The Department of Health said only adults between the ages of 18 and 59 with any controlled comorbidities will be part of Priority Group A3 in the vaccination plan. Vaccinees must register with the local government unit of their current or permanent address or workplace.

Eligibility and requirements

Priority will be given to adults whose comorbidities are among the top causes of COVID-19, national morbidity and mortality. These include chronic respiratory disease, hypertension, cardiovascular disease, chronic kidney disease, cerebrovascular disease, malignancy, diabetes, obesity, chronic liver disease, neurologic disease, and immunodeficiency state.

Eligible adults must provide proof of comorbidity in the form of either a medical certificate from an attending physician, prescription for medicines, hospital records such as the discharge summary and medical abstract, or surgical records and pathology reports, that have been issued within the past 18 months.

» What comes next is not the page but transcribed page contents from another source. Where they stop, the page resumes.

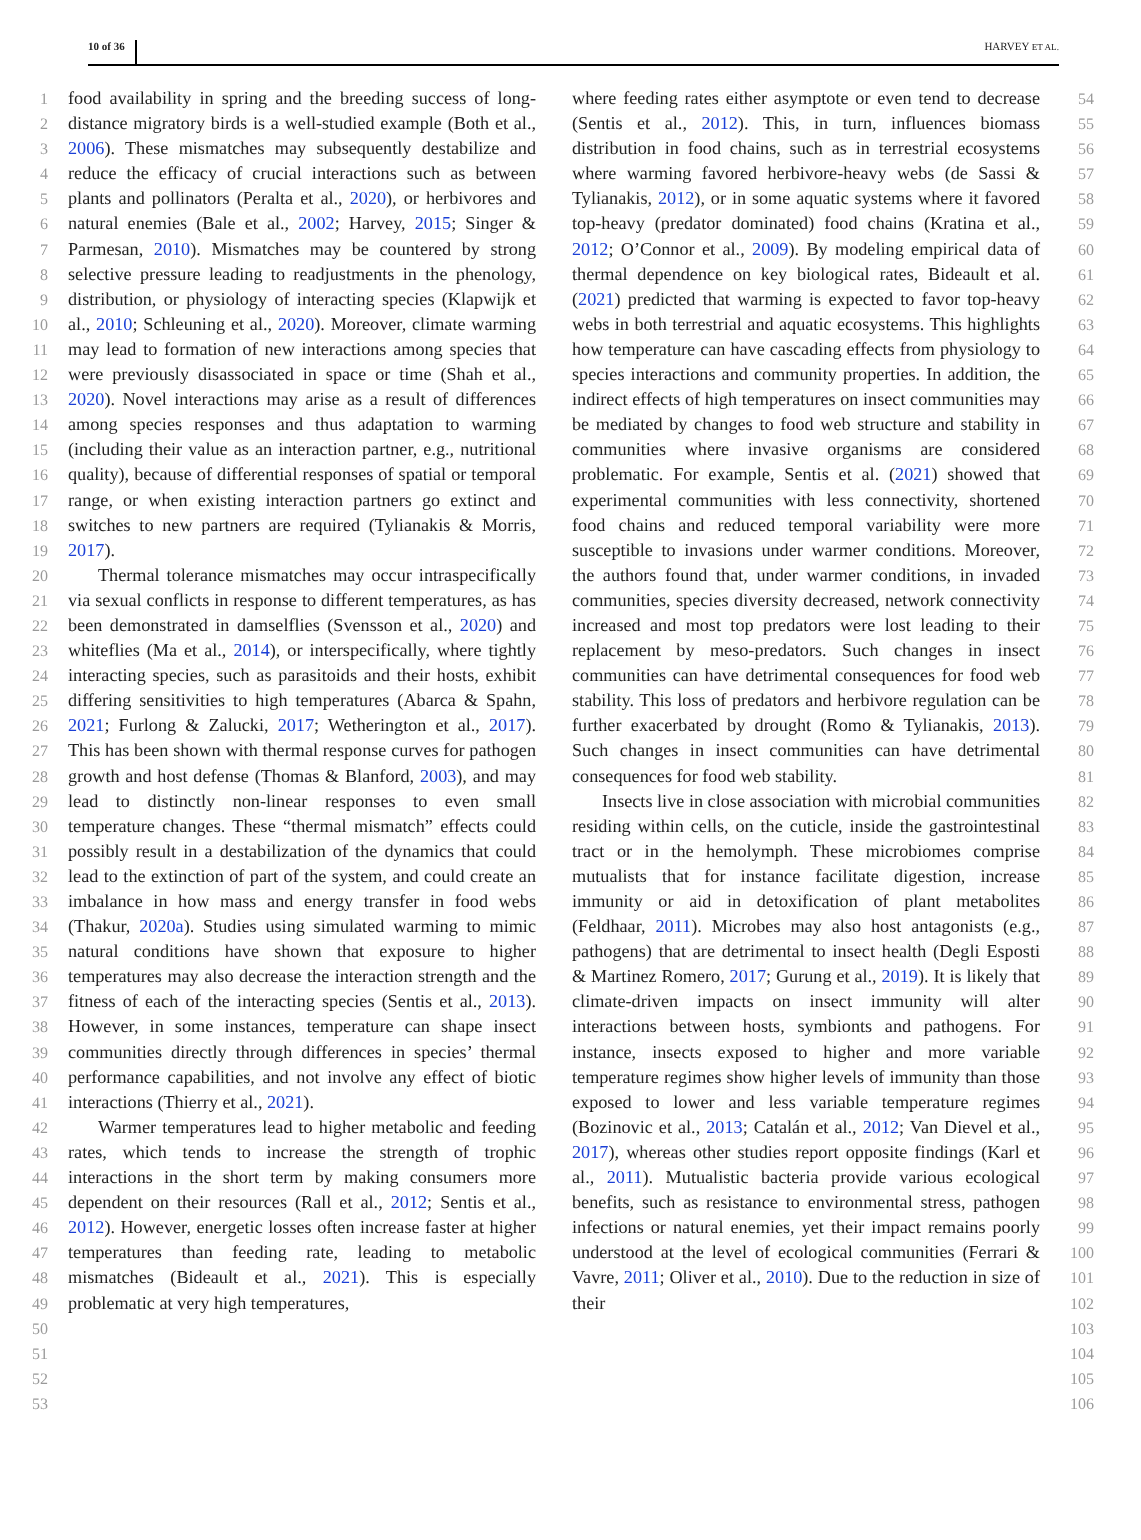10 of 36 HARVEY ET AL.
1
2
3
4
5
6
7
8
9
10
11
12
13
14
15
16
17
18
19
20
21
22
23
24
25
26
27
28
29
30
31
32
33
34
35
36
37
38
39
40
41
42
43
44
45
46
47
48
49
50
51
52
53
food availability in spring and the breeding success of long-distance migratory birds is a well-studied example (Both et al., 2006). These mismatches may subsequently destabilize and reduce the efficacy of crucial interactions such as between plants and pollinators (Peralta et al., 2020), or herbivores and natural enemies (Bale et al., 2002; Harvey, 2015; Singer & Parmesan, 2010). Mismatches may be countered by strong selective pressure leading to readjustments in the phenology, distribution, or physiology of interacting species (Klapwijk et al., 2010; Schleuning et al., 2020). Moreover, climate warming may lead to formation of new interactions among species that were previously disassociated in space or time (Shah et al., 2020). Novel interactions may arise as a result of differences among species responses and thus adaptation to warming (including their value as an interaction partner, e.g., nutritional quality), because of differential responses of spatial or temporal range, or when existing interaction partners go extinct and switches to new partners are required (Tylianakis & Morris, 2017).
Thermal tolerance mismatches may occur intraspecifically via sexual conflicts in response to different temperatures, as has been demonstrated in damselflies (Svensson et al., 2020) and whiteflies (Ma et al., 2014), or interspecifically, where tightly interacting species, such as parasitoids and their hosts, exhibit differing sensitivities to high temperatures (Abarca & Spahn, 2021; Furlong & Zalucki, 2017; Wetherington et al., 2017). This has been shown with thermal response curves for pathogen growth and host defense (Thomas & Blanford, 2003), and may lead to distinctly non-linear responses to even small temperature changes. These “thermal mismatch” effects could possibly result in a destabilization of the dynamics that could lead to the extinction of part of the system, and could create an imbalance in how mass and energy transfer in food webs (Thakur, 2020a). Studies using simulated warming to mimic natural conditions have shown that exposure to higher temperatures may also decrease the interaction strength and the fitness of each of the interacting species (Sentis et al., 2013). However, in some instances, temperature can shape insect communities directly through differences in species’ thermal performance capabilities, and not involve any effect of biotic interactions (Thierry et al., 2021).
Warmer temperatures lead to higher metabolic and feeding rates, which tends to increase the strength of trophic interactions in the short term by making consumers more dependent on their resources (Rall et al., 2012; Sentis et al., 2012). However, energetic losses often increase faster at higher temperatures than feeding rate, leading to metabolic mismatches (Bideault et al., 2021). This is especially problematic at very high temperatures,
where feeding rates either asymptote or even tend to decrease (Sentis et al., 2012). This, in turn, influences biomass distribution in food chains, such as in terrestrial ecosystems where warming favored herbivore-heavy webs (de Sassi & Tylianakis, 2012), or in some aquatic systems where it favored top-heavy (predator dominated) food chains (Kratina et al., 2012; O’Connor et al., 2009). By modeling empirical data of thermal dependence on key biological rates, Bideault et al. (2021) predicted that warming is expected to favor top-heavy webs in both terrestrial and aquatic ecosystems. This highlights how temperature can have cascading effects from physiology to species interactions and community properties. In addition, the indirect effects of high temperatures on insect communities may be mediated by changes to food web structure and stability in communities where invasive organisms are considered problematic. For example, Sentis et al. (2021) showed that experimental communities with less connectivity, shortened food chains and reduced temporal variability were more susceptible to invasions under warmer conditions. Moreover, the authors found that, under warmer conditions, in invaded communities, species diversity decreased, network connectivity increased and most top predators were lost leading to their replacement by meso-predators. Such changes in insect communities can have detrimental consequences for food web stability. This loss of predators and herbivore regulation can be further exacerbated by drought (Romo & Tylianakis, 2013). Such changes in insect communities can have detrimental consequences for food web stability.
Insects live in close association with microbial communities residing within cells, on the cuticle, inside the gastrointestinal tract or in the hemolymph. These microbiomes comprise mutualists that for instance facilitate digestion, increase immunity or aid in detoxification of plant metabolites (Feldhaar, 2011). Microbes may also host antagonists (e.g., pathogens) that are detrimental to insect health (Degli Esposti & Martinez Romero, 2017; Gurung et al., 2019). It is likely that climate-driven impacts on insect immunity will alter interactions between hosts, symbionts and pathogens. For instance, insects exposed to higher and more variable temperature regimes show higher levels of immunity than those exposed to lower and less variable temperature regimes (Bozinovic et al., 2013; Catalán et al., 2012; Van Dievel et al., 2017), whereas other studies report opposite findings (Karl et al., 2011). Mutualistic bacteria provide various ecological benefits, such as resistance to environmental stress, pathogen infections or natural enemies, yet their impact remains poorly understood at the level of ecological communities (Ferrari & Vavre, 2011; Oliver et al., 2010). Due to the reduction in size of their
54
55
56
57
58
59
60
61
62
63
64
65
66
67
68
69
70
71
72
73
74
75
76
77
78
79
80
81
82
83
84
85
86
87
88
89
90
91
92
93
94
95
96
97
98
99
100
101
102
103
104
105
106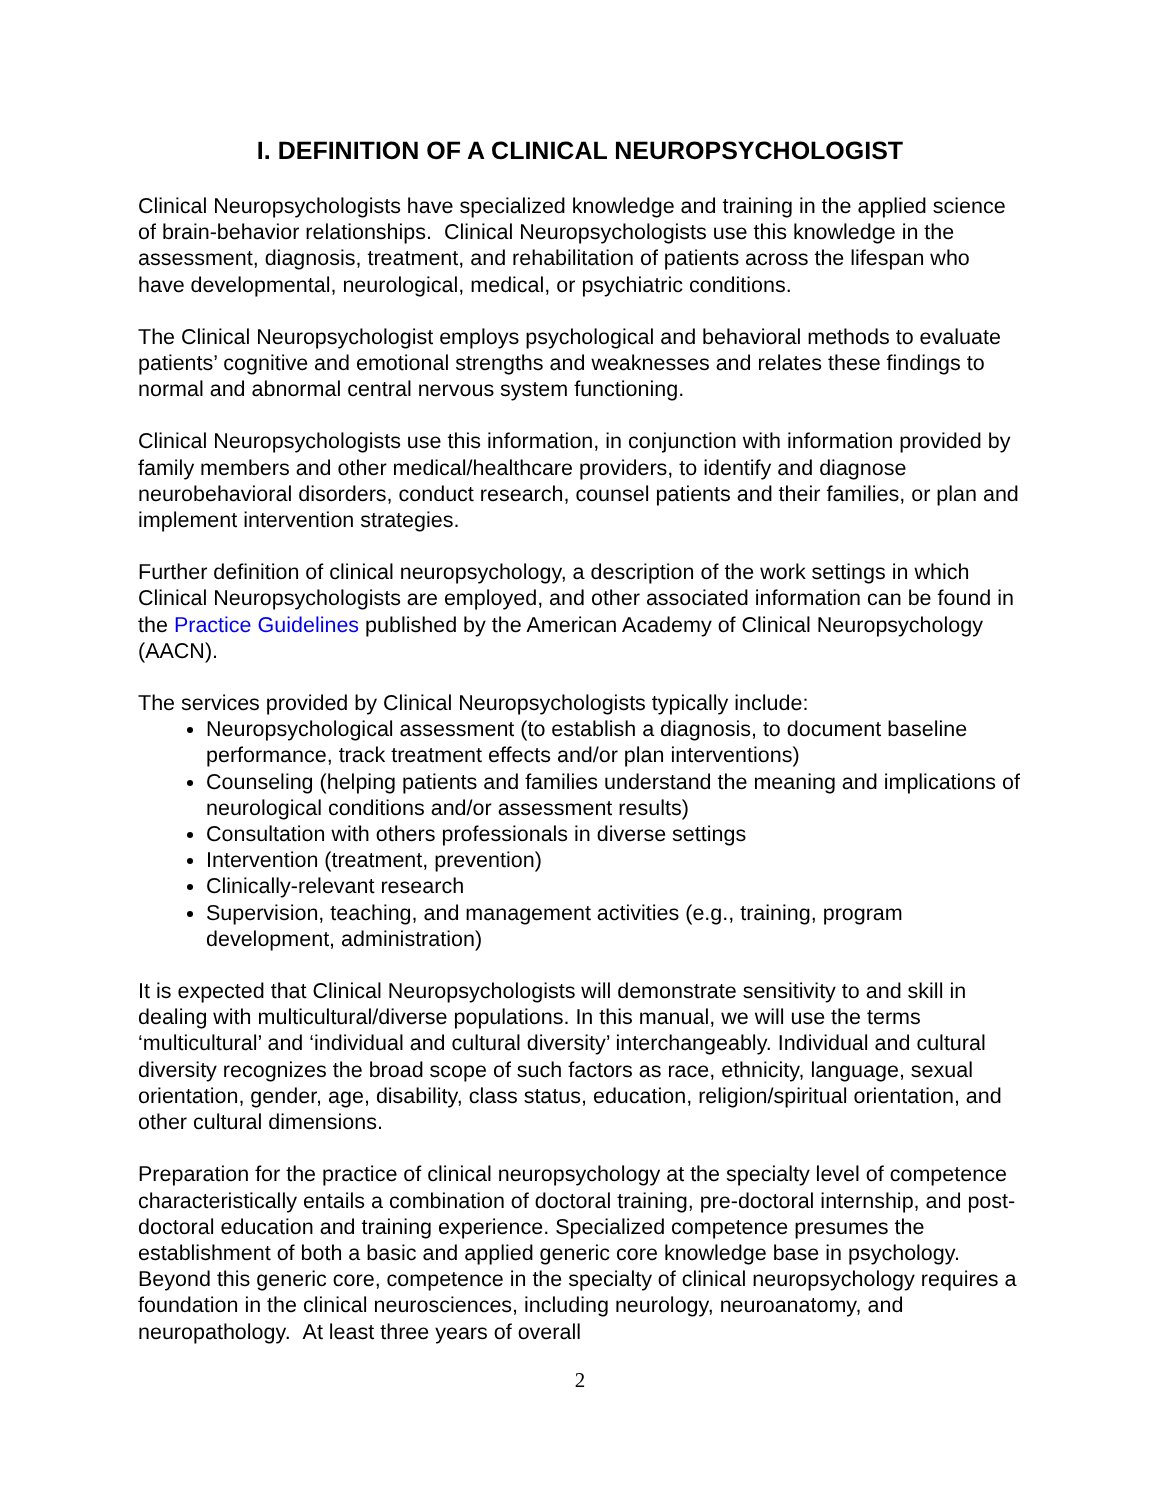I. DEFINITION OF A CLINICAL NEUROPSYCHOLOGIST
Clinical Neuropsychologists have specialized knowledge and training in the applied science of brain-behavior relationships. Clinical Neuropsychologists use this knowledge in the assessment, diagnosis, treatment, and rehabilitation of patients across the lifespan who have developmental, neurological, medical, or psychiatric conditions.
The Clinical Neuropsychologist employs psychological and behavioral methods to evaluate patients’ cognitive and emotional strengths and weaknesses and relates these findings to normal and abnormal central nervous system functioning.
Clinical Neuropsychologists use this information, in conjunction with information provided by family members and other medical/healthcare providers, to identify and diagnose neurobehavioral disorders, conduct research, counsel patients and their families, or plan and implement intervention strategies.
Further definition of clinical neuropsychology, a description of the work settings in which Clinical Neuropsychologists are employed, and other associated information can be found in the Practice Guidelines published by the American Academy of Clinical Neuropsychology (AACN).
The services provided by Clinical Neuropsychologists typically include:
Neuropsychological assessment (to establish a diagnosis, to document baseline performance, track treatment effects and/or plan interventions)
Counseling (helping patients and families understand the meaning and implications of neurological conditions and/or assessment results)
Consultation with others professionals in diverse settings
Intervention (treatment, prevention)
Clinically-relevant research
Supervision, teaching, and management activities (e.g., training, program development, administration)
It is expected that Clinical Neuropsychologists will demonstrate sensitivity to and skill in dealing with multicultural/diverse populations. In this manual, we will use the terms ‘multicultural’ and ‘individual and cultural diversity’ interchangeably. Individual and cultural diversity recognizes the broad scope of such factors as race, ethnicity, language, sexual orientation, gender, age, disability, class status, education, religion/spiritual orientation, and other cultural dimensions.
Preparation for the practice of clinical neuropsychology at the specialty level of competence characteristically entails a combination of doctoral training, pre-doctoral internship, and post-doctoral education and training experience. Specialized competence presumes the establishment of both a basic and applied generic core knowledge base in psychology. Beyond this generic core, competence in the specialty of clinical neuropsychology requires a foundation in the clinical neurosciences, including neurology, neuroanatomy, and neuropathology. At least three years of overall
2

For the A3 sub-groups, such as those with autoimmune disease, HIV, cancer or malignancy, and those who are transplant patients, patients undergoing steroid treatment, and patients with poor prognosis or are bed-ridden, they would have to secure a physical or electronic medical clearance from their specialist or attending physician.

They may also get their clearance through teleconsultation, consultation at designated facilities, hubs, rural health units, or other primary care centers designated by the LGU. Patients with comorbidities that are not among those mentioned will not need a medical clearance but they still have to undergo screening on vaccination day at the site for active disease, the DOH said.

Possible deferrals

The DOH said adults with controlled comorbidities will be getting the China-made Sinovac vaccine as it is not recommended for patients who have uncontrolled or poorly controlled comorbidities, and those "in active disease."

Given this rule, patients may get their vaccination deferred if during screening on the vaccination site, they are found to have symptoms of COVID-19 or symptoms of their comorbidity; abnormal vital signs including heart rate, respiratory rate, and blood pressure even after monitoring for 60 minutes, or have had attacks, admissions, or changes in medication for the past three months.

If they have hypertensive emergencies or systolic blood pressure greater than 180 and/or diastolic blood pressure greater than 120, with signs and symptoms of organ damage, their vaccination will be rescheduled.

The DOH said it also allows home-based vaccination in which the LGU must ensure medical clearance for bed-ridden vaccinees prior to the vaccination day, and must schedule on-site vaccination teams. This applies to institutions as well, such as nursing homes or infirmaries.

The LGUs were instructed to ensure that vaccination is scheduled and conducted separately for HIV patients through their treatment hubs to protect their confidentiality, and for tuberculosis patients through the TB-Directly Observed Treatment Strategy (TB-DOTS) centers.